This is fairly easy to prepare, cheap, and delicious!
It is also one of the first things my sister and me learned to cook, so it brings back good memories for me to make this.
Ingredients
- A bunch of potatoes
- Olive oil
- Salt
- Paprika
Preparation
Turn the oven to about 180ºC.
In the meantime, wash and perhaps remove the “eyes” and any damaged bits in the potatoes, if applicable. I personally don’t mind the skin so I don’t peel them, which makes it important to wash them!
Slice them lengthwise, trying to keep all slices the same thickness (so they all cook more or less at the same rate).
Cut grooves in a “grid” pattern on top of the potatoes. This helps them cook faster.
Optional: cover an oven tray with a kitchen foil.
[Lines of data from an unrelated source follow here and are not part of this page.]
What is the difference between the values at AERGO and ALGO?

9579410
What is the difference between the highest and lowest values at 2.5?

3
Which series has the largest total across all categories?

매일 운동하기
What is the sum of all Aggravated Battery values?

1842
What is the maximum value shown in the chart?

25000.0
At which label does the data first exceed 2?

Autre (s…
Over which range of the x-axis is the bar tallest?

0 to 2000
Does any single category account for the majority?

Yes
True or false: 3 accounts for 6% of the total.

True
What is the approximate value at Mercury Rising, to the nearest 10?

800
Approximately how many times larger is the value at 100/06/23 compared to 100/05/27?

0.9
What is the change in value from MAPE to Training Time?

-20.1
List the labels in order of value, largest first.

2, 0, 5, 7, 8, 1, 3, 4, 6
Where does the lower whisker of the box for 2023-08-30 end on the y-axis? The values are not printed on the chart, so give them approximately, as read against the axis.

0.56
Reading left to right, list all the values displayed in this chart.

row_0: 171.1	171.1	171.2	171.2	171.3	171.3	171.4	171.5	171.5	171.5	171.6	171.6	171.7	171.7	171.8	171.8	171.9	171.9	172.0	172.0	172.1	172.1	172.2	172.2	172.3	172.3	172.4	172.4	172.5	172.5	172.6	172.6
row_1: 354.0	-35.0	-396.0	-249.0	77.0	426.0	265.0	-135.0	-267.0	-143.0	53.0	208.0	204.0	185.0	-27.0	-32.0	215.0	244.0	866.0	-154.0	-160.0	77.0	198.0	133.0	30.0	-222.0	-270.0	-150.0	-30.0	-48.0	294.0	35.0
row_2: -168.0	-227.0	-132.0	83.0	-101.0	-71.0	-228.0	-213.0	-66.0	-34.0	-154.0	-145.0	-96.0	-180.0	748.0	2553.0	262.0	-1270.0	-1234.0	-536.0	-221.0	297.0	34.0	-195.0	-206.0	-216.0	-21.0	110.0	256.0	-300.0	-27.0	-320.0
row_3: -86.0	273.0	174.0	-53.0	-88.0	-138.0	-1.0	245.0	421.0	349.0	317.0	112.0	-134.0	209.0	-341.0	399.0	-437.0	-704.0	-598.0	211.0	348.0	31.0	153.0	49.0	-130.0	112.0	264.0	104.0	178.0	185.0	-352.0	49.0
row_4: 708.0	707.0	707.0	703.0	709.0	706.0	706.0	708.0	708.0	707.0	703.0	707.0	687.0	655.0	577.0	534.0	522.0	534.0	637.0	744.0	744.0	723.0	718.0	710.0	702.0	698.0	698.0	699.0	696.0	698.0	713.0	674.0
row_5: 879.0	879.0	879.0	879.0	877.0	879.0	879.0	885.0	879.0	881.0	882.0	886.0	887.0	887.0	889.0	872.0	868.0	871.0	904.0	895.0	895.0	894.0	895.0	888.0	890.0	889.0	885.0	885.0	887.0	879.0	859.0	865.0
This might make it easier to prevent the potatoes sticking, and clean the tray afterwards too.
Add some olive oil to the tray, and spread it, so the tray is thinly oiled.
Distribute the potato slices uniformly on the tray; if possible try not to have any overlap, as it might make things take unevenly longer to cook.
Pour a little oil over the potatoes; hopefully some will remain in the grooves and make things super delicious when they bake!
Sprinkle with salt, and sprinkle very generously with paprika. I think I could have done a better job here, but it’s been a while since I cooked this.
Bake for about one hour or until the potatoes look coloured and slightly charred in places. I checked at intervals of about 20 minutes.
If you’d rather not go for the charred look, cover with some kitchen foil for the last 20 minutes or so, so they get less direct heat, but keep roasting. You could also reduce the temperature a bit.
Here are my slices, after roasting (they’ve moved compared with the picture above, as I was trying to bake multiple things at once and stumbled with another tray in the oven).
A close-up:
Although they might look dry, they are not! They are in fact quite juicy. It’s the outside which is dry, while the inside is tender and delicious. I had to control myself to avoid snacking on “just one more slice”.
As delicious as it is, you probably don’t want to eat it on its own. We combined it to form a “fridge dinner”, i.e. eating various things we had in the fridge. A couple days later we had a warm salad, reheating the potato and cauliflower and adding salady bits to it. They are way more versatile than you’d think! And because they are still juicy, they reheat well and don’t feel like you’re eating cardboard.
You could also have them with some punchy sauce like allioli, the garlic and parsley green sauce I made a while ago or the Canary Islands various “mojos” (mojo verde, mojo picón…).